TEXT SHOWN>
To compare the effects of two different environments, Sampaio grew T. diversifolia in the School’s Medicinal Plant Garden in the city of Ribeirão Preto, 315 km from the city of São Paulo, and Fazenda Santo Antônio, a farm in the county of Pires do Rio, 145 km from Goiânia, the capital of Goiás State.

“We wanted to exclude genetic variation as a variable, so all the plants had to be identical,” Sampaio explained. “In Ribeirão Preto we produced all the specimens from a single mother plant, raising stem cuttings to seedlings and then transferring the seedlings to the Medicinal Plant Garden. We used the same procedure in Goiás, raising 48 seedlings and moving them to Fazenda Santo Antônio.”

Production of secondary metabolites in the various parts of the plants (roots, stems, leaves and flowers) was monitored month by month for 24 months. At the same time the environmental variables of interest were recorded: soil macronutrients and micronutrients, as well as other soil physico-chemical parameters; and weather data from the National Meteorology Institute, including rainfall, humidity, temperature and solar radiation.

“The study focused not on biomass variation but on production and accumulation of metabolites in different plant parts. We were especially interested in secondary metabolites, which can be understood as chemical responses to environmental variations in order to adapt to the environment. Moreover, they constitute the active ingredients that determine the plant’s pharmacological application,” Sampaio said.

DATA SHOWN>
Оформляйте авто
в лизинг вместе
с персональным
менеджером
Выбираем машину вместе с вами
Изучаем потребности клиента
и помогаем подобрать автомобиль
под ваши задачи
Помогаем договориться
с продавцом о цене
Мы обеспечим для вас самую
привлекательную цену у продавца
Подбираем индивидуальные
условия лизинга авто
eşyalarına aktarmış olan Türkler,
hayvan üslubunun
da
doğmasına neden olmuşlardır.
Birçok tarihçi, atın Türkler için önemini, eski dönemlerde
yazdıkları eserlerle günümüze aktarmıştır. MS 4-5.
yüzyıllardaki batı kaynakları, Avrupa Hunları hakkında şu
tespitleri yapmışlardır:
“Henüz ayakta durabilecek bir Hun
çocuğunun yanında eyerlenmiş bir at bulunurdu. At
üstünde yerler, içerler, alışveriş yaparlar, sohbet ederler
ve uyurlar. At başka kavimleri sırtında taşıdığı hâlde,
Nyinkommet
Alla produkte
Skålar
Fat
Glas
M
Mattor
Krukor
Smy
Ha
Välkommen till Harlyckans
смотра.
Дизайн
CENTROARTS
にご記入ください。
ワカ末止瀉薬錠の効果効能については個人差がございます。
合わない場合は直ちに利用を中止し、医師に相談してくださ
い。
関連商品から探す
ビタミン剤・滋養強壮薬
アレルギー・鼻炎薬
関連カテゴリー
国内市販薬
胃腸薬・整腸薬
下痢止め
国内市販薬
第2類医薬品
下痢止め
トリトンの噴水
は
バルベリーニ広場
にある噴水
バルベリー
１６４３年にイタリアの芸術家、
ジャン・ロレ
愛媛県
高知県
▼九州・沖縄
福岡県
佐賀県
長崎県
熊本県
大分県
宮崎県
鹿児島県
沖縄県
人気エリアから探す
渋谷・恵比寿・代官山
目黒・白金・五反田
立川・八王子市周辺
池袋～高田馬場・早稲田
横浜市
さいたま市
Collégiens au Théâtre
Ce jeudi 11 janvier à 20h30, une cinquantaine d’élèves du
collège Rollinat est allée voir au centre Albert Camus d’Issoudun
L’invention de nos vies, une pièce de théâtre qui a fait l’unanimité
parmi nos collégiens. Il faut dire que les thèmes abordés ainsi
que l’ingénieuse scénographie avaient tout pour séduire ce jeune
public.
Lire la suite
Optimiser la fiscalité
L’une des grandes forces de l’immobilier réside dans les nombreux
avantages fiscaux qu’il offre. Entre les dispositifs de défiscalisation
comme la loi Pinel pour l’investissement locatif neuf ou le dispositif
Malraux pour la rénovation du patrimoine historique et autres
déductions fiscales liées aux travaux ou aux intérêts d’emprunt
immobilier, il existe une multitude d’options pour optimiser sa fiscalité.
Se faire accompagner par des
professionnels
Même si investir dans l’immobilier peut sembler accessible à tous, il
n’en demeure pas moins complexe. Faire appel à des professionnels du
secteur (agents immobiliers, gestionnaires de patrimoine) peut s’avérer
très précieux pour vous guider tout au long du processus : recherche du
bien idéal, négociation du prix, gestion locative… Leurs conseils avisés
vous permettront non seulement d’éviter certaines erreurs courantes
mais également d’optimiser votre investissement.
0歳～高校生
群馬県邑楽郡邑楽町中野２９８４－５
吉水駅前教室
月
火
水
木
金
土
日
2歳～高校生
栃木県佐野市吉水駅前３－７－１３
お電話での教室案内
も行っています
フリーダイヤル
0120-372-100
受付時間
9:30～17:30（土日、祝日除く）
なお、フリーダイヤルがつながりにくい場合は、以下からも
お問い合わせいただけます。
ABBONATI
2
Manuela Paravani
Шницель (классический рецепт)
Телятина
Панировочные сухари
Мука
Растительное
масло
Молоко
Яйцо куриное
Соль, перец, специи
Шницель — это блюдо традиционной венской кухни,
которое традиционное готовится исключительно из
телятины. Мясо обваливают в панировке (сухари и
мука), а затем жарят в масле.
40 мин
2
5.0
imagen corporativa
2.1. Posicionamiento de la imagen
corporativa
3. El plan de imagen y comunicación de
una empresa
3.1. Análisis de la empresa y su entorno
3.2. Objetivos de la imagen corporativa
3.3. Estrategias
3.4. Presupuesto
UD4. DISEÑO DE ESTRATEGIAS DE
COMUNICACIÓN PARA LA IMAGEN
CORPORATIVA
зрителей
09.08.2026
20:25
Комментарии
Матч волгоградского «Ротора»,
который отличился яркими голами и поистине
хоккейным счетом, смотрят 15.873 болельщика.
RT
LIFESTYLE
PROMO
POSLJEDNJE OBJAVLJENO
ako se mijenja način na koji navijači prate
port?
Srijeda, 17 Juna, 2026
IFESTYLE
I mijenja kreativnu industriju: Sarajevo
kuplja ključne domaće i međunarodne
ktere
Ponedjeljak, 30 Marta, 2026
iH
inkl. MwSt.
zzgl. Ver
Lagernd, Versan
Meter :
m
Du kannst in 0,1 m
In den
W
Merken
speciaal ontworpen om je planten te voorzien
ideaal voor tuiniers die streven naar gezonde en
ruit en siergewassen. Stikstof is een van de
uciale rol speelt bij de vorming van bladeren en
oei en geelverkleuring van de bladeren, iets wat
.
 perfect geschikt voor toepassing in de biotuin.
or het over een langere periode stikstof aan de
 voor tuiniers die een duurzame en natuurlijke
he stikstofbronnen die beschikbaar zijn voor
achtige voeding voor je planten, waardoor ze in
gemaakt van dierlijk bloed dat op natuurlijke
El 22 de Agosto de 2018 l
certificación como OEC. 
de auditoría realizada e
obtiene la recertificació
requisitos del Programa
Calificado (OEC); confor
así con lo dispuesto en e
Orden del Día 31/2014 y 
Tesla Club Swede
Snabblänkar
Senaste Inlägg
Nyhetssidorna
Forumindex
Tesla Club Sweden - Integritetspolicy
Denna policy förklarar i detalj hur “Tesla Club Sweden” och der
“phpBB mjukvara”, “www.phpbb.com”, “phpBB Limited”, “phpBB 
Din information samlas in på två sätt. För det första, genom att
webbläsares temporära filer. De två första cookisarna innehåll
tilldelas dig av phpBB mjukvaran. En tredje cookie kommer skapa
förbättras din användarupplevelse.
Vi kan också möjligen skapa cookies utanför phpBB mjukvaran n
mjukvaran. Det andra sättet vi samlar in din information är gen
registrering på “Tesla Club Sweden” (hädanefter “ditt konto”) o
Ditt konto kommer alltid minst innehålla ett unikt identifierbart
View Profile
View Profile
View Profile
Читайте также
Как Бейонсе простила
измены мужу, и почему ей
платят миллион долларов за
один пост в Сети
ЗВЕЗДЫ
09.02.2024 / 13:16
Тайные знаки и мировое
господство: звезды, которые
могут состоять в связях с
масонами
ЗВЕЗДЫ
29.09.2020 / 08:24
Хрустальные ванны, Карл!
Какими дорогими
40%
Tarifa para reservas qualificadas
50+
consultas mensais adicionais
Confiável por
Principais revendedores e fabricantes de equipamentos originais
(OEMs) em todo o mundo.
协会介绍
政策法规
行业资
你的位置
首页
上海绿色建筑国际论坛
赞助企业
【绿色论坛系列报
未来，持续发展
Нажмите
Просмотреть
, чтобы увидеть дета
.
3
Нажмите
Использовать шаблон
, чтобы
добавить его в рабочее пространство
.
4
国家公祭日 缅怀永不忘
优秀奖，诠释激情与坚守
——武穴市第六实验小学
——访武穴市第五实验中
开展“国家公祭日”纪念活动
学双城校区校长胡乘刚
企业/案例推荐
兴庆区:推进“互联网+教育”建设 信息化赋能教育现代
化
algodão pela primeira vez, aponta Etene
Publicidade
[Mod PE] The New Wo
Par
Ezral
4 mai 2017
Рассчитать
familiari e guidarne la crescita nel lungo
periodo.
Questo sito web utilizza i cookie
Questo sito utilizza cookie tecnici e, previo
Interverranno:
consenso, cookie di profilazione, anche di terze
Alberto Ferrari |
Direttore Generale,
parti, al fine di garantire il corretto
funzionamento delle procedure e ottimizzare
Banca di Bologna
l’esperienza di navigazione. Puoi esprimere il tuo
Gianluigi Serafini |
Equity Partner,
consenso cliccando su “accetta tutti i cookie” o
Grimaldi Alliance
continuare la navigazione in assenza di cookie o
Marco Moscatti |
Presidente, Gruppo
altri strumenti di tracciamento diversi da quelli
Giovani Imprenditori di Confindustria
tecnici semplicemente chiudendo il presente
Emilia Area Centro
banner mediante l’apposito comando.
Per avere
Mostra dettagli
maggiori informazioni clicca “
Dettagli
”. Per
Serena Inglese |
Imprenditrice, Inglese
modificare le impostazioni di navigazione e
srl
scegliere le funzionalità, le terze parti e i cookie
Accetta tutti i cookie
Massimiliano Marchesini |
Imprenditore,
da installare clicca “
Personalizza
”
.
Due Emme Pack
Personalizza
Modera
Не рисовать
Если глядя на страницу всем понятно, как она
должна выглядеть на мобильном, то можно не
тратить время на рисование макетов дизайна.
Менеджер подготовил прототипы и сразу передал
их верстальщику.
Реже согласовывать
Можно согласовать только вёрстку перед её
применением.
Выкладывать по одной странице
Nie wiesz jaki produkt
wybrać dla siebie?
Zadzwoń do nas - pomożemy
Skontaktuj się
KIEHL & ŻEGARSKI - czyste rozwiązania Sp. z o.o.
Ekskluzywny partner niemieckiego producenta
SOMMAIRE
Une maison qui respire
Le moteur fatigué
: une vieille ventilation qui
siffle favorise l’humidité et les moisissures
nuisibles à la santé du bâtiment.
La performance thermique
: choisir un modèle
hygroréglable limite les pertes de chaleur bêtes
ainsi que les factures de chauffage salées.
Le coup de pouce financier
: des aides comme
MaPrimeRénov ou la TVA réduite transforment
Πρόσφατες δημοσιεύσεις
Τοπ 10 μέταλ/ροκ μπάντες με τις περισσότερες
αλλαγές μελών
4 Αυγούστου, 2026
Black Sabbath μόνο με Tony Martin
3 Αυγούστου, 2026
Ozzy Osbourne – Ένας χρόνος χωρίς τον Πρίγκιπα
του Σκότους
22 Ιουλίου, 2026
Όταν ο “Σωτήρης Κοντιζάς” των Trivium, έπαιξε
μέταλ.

ACTIVITY LIST>
[A] Answer these questions from the text about the T. diversifolia study, each on its own line:
(i) How far is Ribeirão Preto from the city of São Paulo?
(ii) How many seedlings were raised in Goiás?
(iii) For how many months was production of secondary metabolites monitored?
[B] Continue the text about the T. diversifolia study from its last sentence.

EXERCISE RESULTS>
[A]
(i) 315 km
(ii) 48
(iii) 24

[B]
“We worked with a large number of plants so as not to have to cut samples from roots, stems, leaves and flowers always from the same individuals, because that would have induced an artificial chemical response in the plants. We were interested in observing variations in normal metabolism, not false metabolic responses to mechanical injury. For this reason we collected samples by rotation, taking material from each plant only once a year.”

Samples were converted into extracts and submitted to two powerful analytical techniques: ultrahigh-performance liquid chromatography (UHPLC) coupled to diode array detection and combined with high-resolution mass spectrometry (LC-MS); and proton nuclear magnetic resonance (1H-NMR) spectroscopy. The LC-MS analysis was performed using equipment acquired with funding from FAPESP under the aegis of the Thematic Project “Morphoanatomical, metabolomic and molecular studies as contributions to the systematics of Asteraceae species and access to their pharmacological potential“, led by Beatriz Appezzato da Glória, while the NMR analysis was performed at the University of Strathclyde in Glasgow, Scotland.

Put very simply, mass spectrometry measures molecular mass of specific substances, while NMR determines how hydrogen atoms participate in each substance – whether the atomic chains are open or closed, whether they have single or double bonds, whether they have aromatic rings etc. In successful cases, combining the two sets of information reveals the chemical structure of the substances concerned, and identifies them by comparison with the findings recorded in the literature.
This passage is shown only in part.